• Document section
==*==

I love it when I find an opportunity for my creative side to blend with everyday life, including family relationships. So often, as a mom of teen boys, my creative pursuits are something I have to do solo. They aren't into sewing. They aren't into creating scrapbooks, although they do like looking at them. They don't fully appreciate the benefit of a great chick flick. So it makes it a little more difficult to find ways to bond and spend time with them. But we do have one thing we both enjoy. 

We love to go to thrift sales and garage sales. They look for movies and books and I look for trash to treasure decorating ideas, craft supplies, and home decor. It's the perfect blend for spending time! You can probably imagine how excited we all were when I blocked out a weekend on the calendar to head over to the Twin Cities for the Woodbury, MN annual city wide garage sales. We spent Friday and Saturday putting on the miles as we explored the city with a map and a list of sales.

==*==

• Directions
• A. According to the passage about garage sales, which event did the family travel to the Twin Cities for?
• B. Carry on the passage about garage sales from its final sentence.

==*==

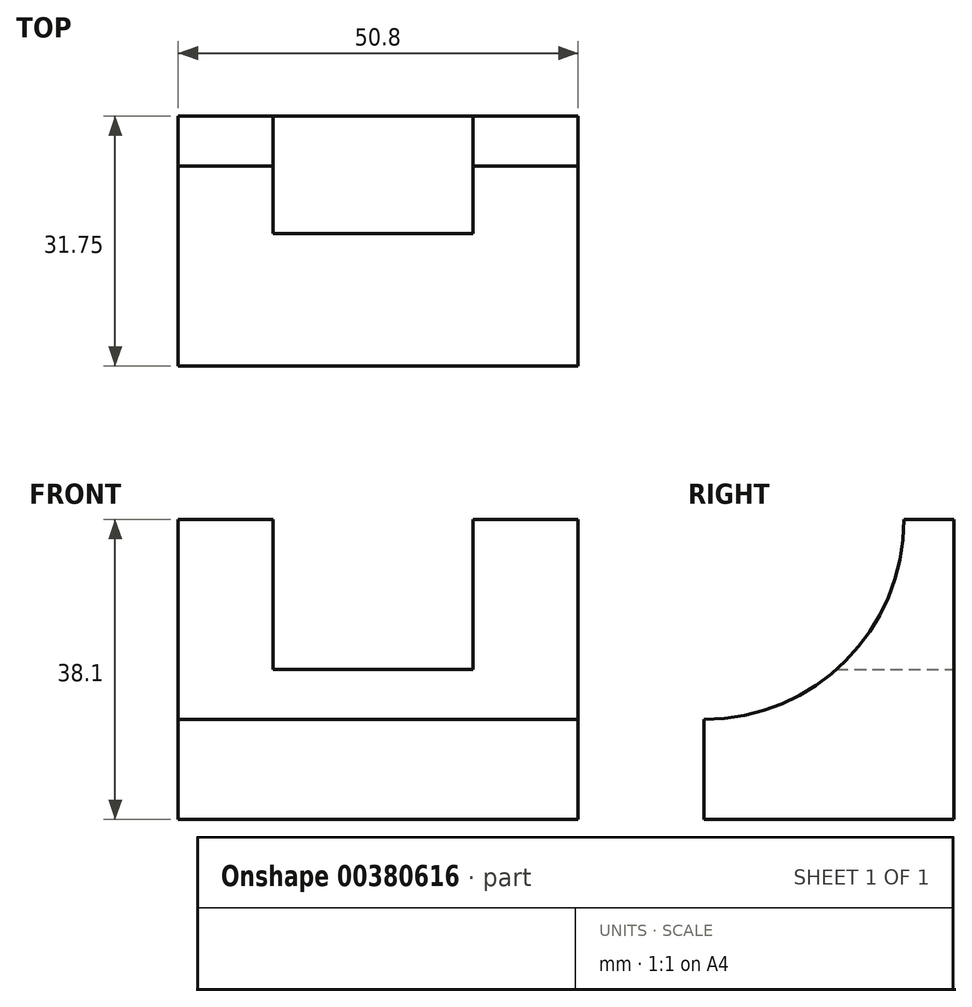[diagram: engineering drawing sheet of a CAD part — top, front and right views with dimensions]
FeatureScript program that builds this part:
annotation { "Feature Type Name" : "Feature", "Feature Type Description" : "" }
export const myFeature = defineFeature(function(context is Context, id is Id, definition is map)
    precondition{}
    {
        {
            var Q0;
            Q0=qCreatedBy(makeId("Front.planeOp"),FACE);
            var sketch = newSketch(context, id + "F0", { "sketchPlane" : qUnion([Q0])});
            skLineSegment(sketch, "E0.bottom", {"start": v(0, 0) * mm, "end": v(50.8, 0) * mm});
            skLineSegment(sketch, "E0.top", {"start": v(0, 38.1) * mm, "end": v(50.8, 38.1) * mm});
            skLineSegment(sketch, "E0.left", {"start": v(0, 0) * mm, "end": v(0, 38.1) * mm});
            skLineSegment(sketch, "E0.right", {"start": v(50.8, 0) * mm, "end": v(50.8, 38.1) * mm});
            skSolve(sketch);
        }
        {
            var Q0;
            Q0 = qSketchRegion(id + "F0", true);
            extrude(context, id + "F1", {"entities" : qUnion([Q0]), "depth" : 31.75 * mm});
        }
        {
            var Q0;
            Q0=makeQuery(id+"F1.opExtrude","SWEPT_FACE",FACE,{"disambiguationData":[OSD([sQuery(id+"F0.wireOp",EDGE,"E0.right")])]});
            var sketch = newSketch(context, id + "F2", { "sketchPlane" : qUnion([Q0])});
            skArc(sketch, "E1", {"start": v(-31.75, 12.7) * mm, "mid": v(-13.79, 20.14) * mm, "end": v(-6.35, 38.1) * mm});
            skSolve(sketch);
        }
        {
            var Q0;
            {var subQ0=sQuery(id+"F2.wireOp",EDGE,"E1");Q0=makeQuery(id+"F2.imprint","IMPRINT",FACE,{"disambiguationData":[TD([[makeQuery(id+"F2.imprint","IMPRINT",EDGE,{"derivedFrom":subQ0}),1.0]])]});}
            extrude(context, id + "F3", {"entities" : qUnion([Q0]), "operationType" : NewBodyOperationType.REMOVE, "oppositeDirection" : true, "depth" : 50.8 * mm});
        }
        {
            var Q0;
            Q0=makeQuery(id+"F1.opExtrude","CAP_FACE",FACE,{"disambiguationData":[OSD([sQuery(id+"F0.wireOp",EDGE,"E0.bottom"),sQuery(id+"F0.wireOp",EDGE,"E0.top"),sQuery(id+"F0.wireOp",EDGE,"E0.left"),sQuery(id+"F0.wireOp",EDGE,"E0.right")])],"isStart":true});
            var sketch = newSketch(context, id + "F4", { "sketchPlane" : qUnion([Q0])});
            skLineSegment(sketch, "E2", {"start": v(-37.45, 38.1) * mm, "end": v(-37.45, 19.05) * mm});
            skLineSegment(sketch, "E3", {"start": v(-37.45, 19.05) * mm, "end": v(-12.05, 19.05) * mm});
            skLineSegment(sketch, "E4", {"start": v(-12.05, 19.05) * mm, "end": v(-12.05, 38.1) * mm});
            skSolve(sketch);
        }
        {
            var Q0;
            {var subQ0=sQuery(id+"F4.wireOp",EDGE,"E2");Q0=makeQuery(id+"F4.imprint","IMPRINT",FACE,{"disambiguationData":[TD([[makeQuery(id+"F4.imprint","IMPRINT",EDGE,{"derivedFrom":subQ0}),1.0]])]});}
            extrude(context, id + "F5", {"entities" : qUnion([Q0]), "operationType" : NewBodyOperationType.REMOVE, "oppositeDirection" : true, "depth" : 15.62 * mm});
        }
    });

==*==

• Responses for each task
• A. The Woodbury, MN annual city wide garage sales.

• B.
We stayed at a budget hotel on Friday night and as we were loading up to get started on sales Saturday morning, we found another opportunity to bond. I noticed that the air compressor in the back of the van kept running, indicating air was leaking somewhere from the air shocks. It wasn't a serious safety issue, but I didn't want to burn out the compressor as we drove around all day. 

One benefit of having teen boys is that I have traveling mechanics. With my hubby on the other end of my cell phone talking to one son under the car attempting to fix the leak with a wad of gum and a band-aid, we had plenty to laugh about. But I'll admit there was a lot of tension in the process, mostly on my part. I'm not so great with mechanical delays. Still, in the end, we laughed and we were on our way.

We brought home some bargains, and a lot of free stuff my scavengers couldn't pass up, including a roll-away cot missing some important middle leg extensions. If their friends who stay over have swaybacks, it isn't my fault. I found some projects that satisfied my creative side. But most importantly, I enjoyed the time with my boys. Dad might take them to the Boundary Waters to bond, but I take them to the city.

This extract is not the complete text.